Data for this exercise START
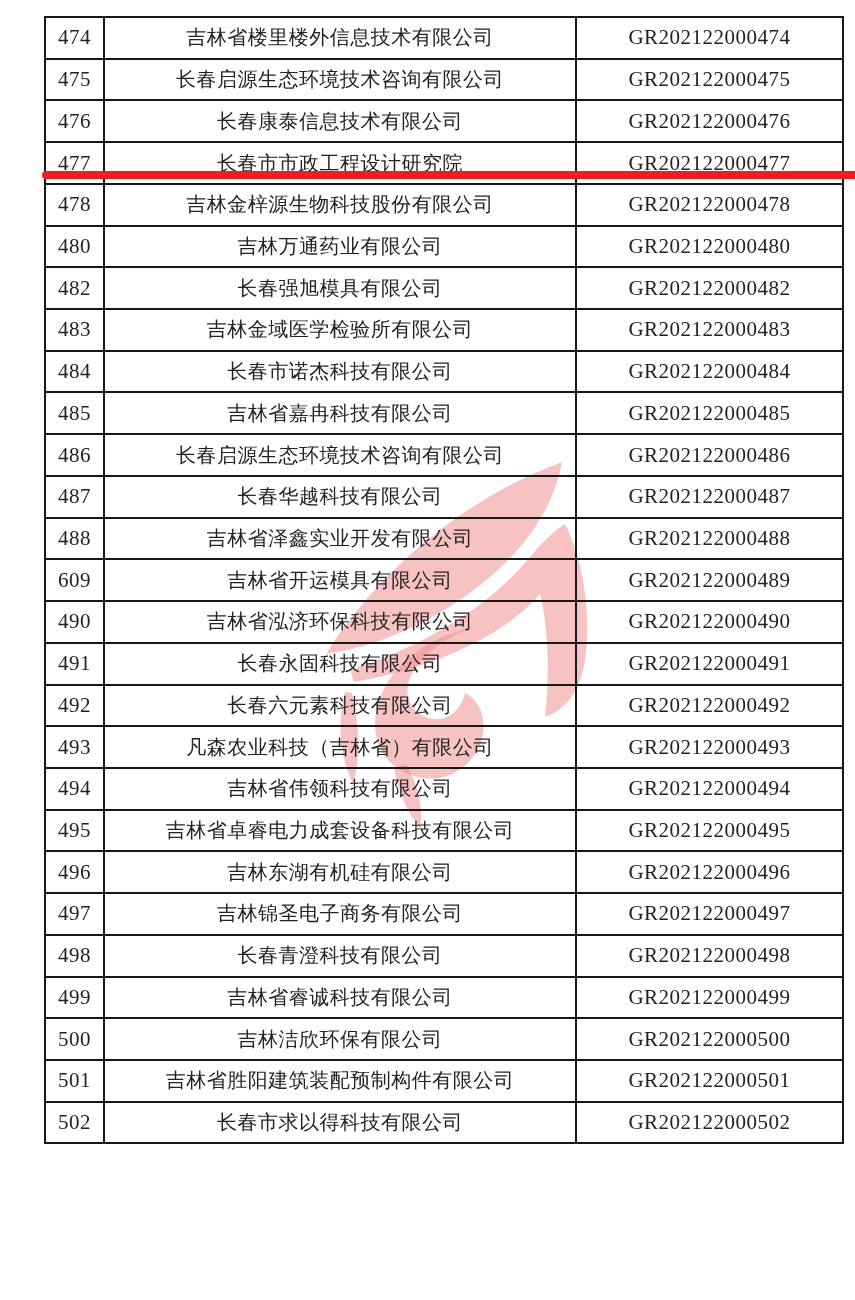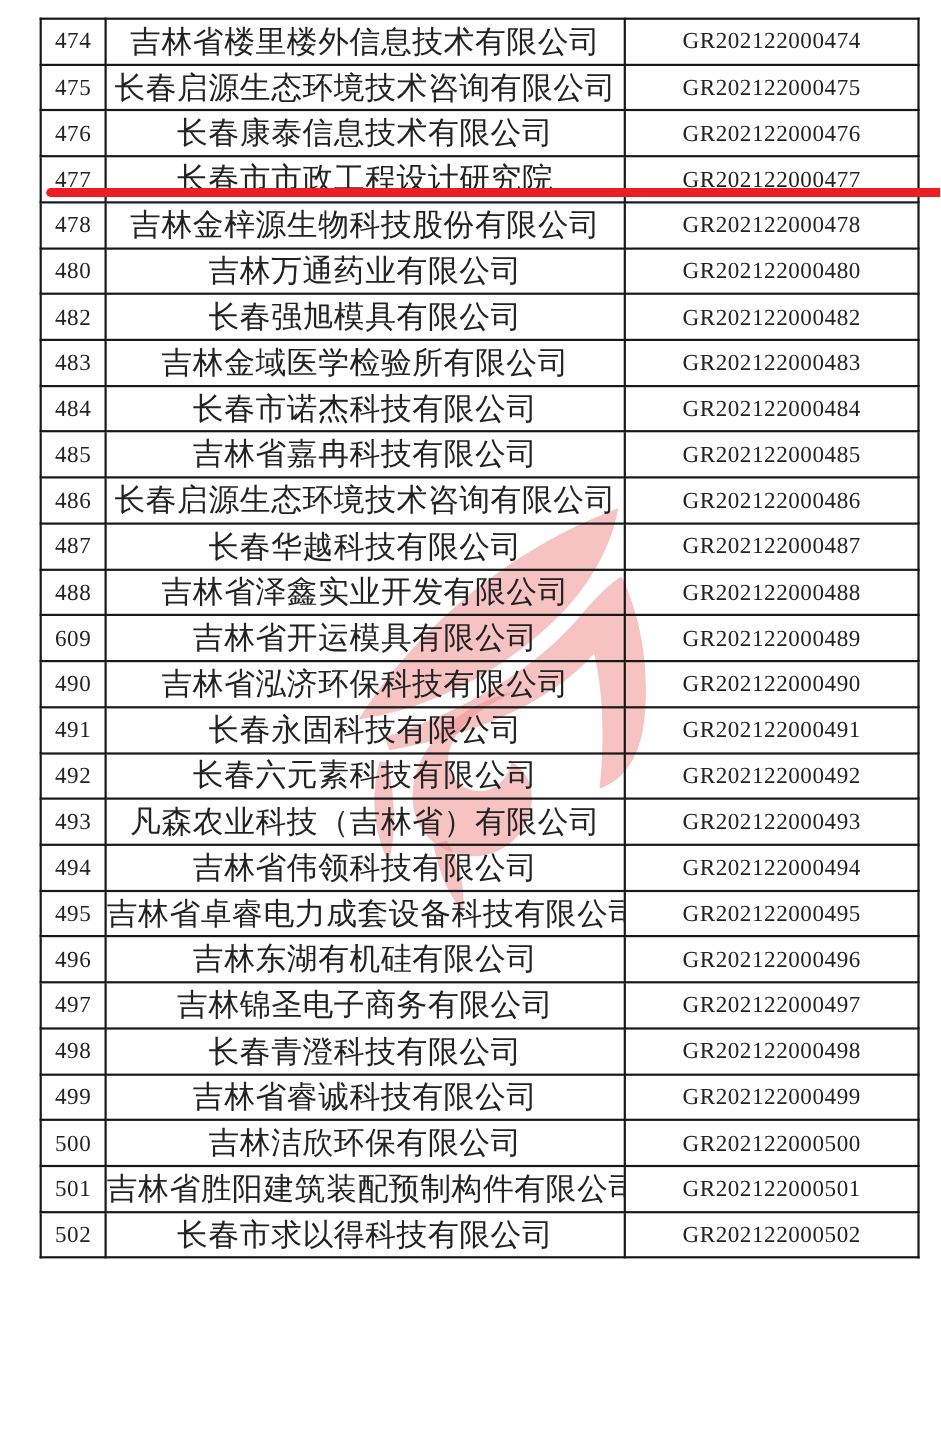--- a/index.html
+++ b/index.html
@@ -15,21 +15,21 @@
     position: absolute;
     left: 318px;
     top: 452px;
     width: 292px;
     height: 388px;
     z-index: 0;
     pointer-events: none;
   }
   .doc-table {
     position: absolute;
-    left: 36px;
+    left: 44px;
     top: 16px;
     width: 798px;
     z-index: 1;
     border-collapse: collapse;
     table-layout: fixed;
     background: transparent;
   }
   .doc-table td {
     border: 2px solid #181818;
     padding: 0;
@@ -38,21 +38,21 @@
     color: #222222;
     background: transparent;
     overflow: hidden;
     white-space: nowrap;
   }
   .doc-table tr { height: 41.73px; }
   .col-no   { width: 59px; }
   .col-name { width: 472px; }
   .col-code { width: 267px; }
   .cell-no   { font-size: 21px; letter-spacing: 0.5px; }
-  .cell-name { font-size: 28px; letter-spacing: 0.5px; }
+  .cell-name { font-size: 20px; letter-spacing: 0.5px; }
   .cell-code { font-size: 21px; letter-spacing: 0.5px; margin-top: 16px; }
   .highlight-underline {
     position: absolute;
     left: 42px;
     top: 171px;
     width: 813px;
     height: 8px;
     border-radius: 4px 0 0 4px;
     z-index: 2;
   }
Data for this exercise END
Data for this exercise START
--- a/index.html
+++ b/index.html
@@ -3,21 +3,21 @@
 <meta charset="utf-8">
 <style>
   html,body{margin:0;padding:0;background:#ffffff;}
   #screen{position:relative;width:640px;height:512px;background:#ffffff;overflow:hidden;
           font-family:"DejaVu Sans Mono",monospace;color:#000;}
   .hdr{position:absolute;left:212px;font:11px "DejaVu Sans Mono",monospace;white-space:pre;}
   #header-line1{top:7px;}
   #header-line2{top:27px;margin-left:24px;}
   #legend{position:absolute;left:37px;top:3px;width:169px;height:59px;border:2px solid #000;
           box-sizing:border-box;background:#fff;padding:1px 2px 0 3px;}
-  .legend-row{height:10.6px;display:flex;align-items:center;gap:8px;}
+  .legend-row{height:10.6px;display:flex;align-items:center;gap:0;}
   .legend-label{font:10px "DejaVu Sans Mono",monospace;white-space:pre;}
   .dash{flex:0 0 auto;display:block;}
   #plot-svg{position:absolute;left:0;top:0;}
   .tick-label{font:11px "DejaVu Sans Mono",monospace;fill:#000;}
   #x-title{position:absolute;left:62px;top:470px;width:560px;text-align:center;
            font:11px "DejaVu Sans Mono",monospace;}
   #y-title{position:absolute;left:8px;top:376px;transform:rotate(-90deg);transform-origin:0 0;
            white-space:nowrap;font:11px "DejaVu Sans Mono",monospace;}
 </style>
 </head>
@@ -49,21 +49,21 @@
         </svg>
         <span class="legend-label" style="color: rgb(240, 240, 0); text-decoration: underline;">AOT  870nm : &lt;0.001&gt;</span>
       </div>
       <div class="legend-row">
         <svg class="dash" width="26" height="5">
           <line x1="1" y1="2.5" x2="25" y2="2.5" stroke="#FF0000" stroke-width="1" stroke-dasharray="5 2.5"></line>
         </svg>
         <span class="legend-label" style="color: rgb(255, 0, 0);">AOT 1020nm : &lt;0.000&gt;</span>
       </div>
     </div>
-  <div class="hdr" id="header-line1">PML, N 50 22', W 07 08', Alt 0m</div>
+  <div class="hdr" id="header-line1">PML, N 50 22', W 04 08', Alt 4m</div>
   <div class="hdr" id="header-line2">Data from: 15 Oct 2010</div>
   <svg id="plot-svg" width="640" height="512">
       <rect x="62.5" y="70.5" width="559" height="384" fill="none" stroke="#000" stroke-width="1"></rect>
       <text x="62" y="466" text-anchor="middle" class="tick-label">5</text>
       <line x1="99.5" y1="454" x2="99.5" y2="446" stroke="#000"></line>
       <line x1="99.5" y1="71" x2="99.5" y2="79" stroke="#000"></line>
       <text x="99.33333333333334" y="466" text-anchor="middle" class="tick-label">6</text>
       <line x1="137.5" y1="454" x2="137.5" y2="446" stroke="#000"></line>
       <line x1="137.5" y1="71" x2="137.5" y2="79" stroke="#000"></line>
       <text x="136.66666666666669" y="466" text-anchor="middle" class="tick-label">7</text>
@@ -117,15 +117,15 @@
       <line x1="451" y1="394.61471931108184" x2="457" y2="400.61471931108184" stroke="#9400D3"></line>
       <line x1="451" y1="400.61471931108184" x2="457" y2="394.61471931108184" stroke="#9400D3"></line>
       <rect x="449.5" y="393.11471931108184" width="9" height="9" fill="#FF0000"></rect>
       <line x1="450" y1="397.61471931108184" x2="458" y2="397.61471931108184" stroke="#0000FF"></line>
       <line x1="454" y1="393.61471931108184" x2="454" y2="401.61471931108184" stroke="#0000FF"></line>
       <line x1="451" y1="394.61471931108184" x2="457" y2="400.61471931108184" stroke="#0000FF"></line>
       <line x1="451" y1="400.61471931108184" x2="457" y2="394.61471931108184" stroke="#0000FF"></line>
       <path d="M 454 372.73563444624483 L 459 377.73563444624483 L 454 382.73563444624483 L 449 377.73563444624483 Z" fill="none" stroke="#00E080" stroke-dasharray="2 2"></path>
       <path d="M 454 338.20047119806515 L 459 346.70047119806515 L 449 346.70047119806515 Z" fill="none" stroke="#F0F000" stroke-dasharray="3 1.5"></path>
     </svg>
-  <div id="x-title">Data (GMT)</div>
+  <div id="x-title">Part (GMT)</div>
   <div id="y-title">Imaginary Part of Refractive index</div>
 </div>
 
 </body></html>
Data for this exercise END
Data for this exercise START
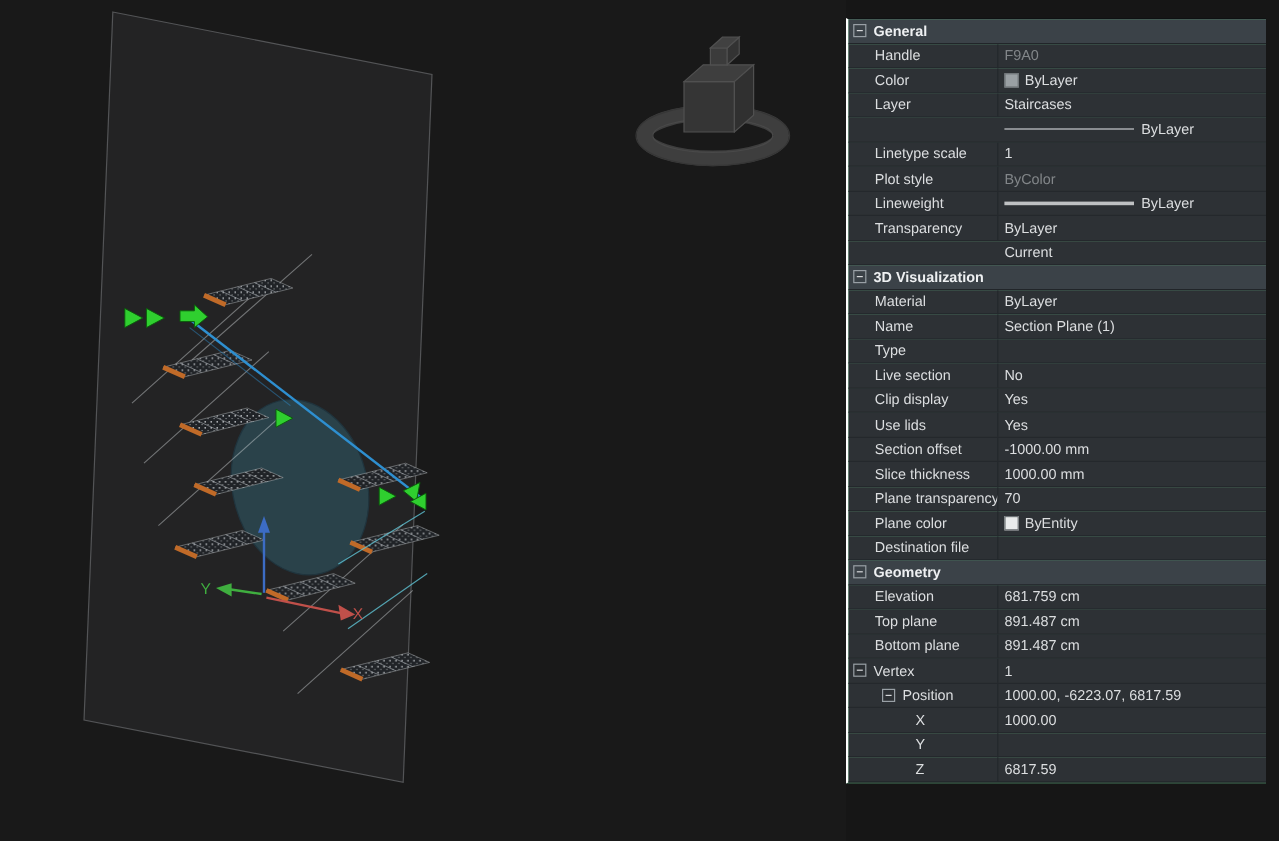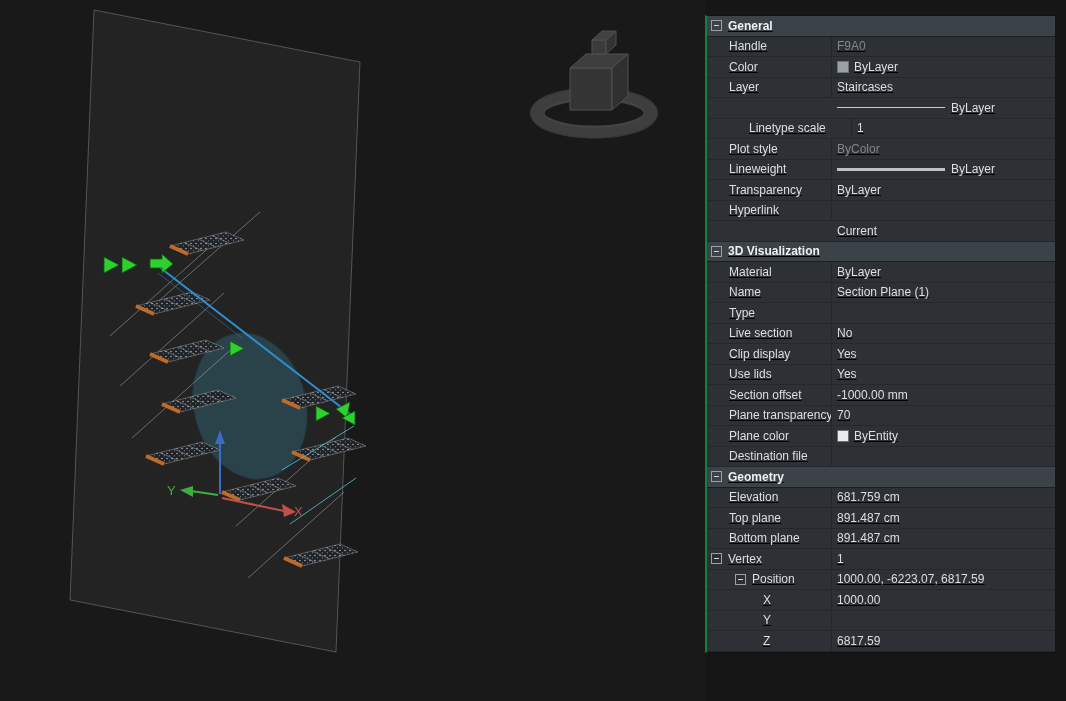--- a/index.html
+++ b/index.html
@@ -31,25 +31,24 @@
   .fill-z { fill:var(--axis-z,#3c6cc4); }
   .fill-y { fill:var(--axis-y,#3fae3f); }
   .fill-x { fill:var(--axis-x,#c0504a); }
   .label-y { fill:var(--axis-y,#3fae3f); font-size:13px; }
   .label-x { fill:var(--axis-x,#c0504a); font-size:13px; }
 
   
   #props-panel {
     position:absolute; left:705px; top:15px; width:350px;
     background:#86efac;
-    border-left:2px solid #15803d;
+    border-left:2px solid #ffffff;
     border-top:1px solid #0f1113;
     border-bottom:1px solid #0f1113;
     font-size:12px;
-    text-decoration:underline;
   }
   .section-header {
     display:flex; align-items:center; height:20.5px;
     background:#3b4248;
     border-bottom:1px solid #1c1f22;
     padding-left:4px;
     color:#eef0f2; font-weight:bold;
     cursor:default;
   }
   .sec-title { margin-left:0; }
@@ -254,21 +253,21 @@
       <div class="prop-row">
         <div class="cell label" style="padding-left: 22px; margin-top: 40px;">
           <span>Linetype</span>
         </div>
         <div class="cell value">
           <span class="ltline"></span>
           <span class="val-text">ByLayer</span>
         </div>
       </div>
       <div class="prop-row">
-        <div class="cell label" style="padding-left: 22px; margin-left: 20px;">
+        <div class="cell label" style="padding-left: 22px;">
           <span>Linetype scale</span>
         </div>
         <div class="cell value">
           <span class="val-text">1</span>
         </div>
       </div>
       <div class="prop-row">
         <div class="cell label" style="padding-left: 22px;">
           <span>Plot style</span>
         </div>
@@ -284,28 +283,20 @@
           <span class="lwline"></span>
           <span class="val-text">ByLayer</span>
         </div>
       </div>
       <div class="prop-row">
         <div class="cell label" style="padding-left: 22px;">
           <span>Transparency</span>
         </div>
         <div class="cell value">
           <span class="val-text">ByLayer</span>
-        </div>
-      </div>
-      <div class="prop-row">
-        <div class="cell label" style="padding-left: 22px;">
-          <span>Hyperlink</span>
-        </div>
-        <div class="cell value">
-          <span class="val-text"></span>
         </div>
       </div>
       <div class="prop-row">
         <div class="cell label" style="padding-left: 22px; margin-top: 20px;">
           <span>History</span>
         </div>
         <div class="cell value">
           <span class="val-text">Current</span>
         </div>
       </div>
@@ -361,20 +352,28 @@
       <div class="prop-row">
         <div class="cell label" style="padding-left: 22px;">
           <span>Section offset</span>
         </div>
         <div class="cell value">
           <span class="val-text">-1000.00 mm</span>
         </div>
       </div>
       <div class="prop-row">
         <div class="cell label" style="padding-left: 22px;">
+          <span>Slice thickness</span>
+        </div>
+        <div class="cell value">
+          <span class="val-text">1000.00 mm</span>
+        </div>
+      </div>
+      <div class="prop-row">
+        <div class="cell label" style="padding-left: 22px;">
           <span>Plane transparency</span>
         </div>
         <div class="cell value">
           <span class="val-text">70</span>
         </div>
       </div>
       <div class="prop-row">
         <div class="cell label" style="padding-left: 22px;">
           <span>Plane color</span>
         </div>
Data for this exercise END
Prompt
Filter on the word "center": copy each matching line from the entries above.

Finished exercise
-  .legend-row{height:10.6px;display:flex;align-items:center;gap:8px;}
+  .legend-row{height:10.6px;display:flex;align-items:center;gap:0;}
   #x-title{position:absolute;left:62px;top:470px;width:560px;text-align:center;
     display:flex; align-items:center; height:20.5px;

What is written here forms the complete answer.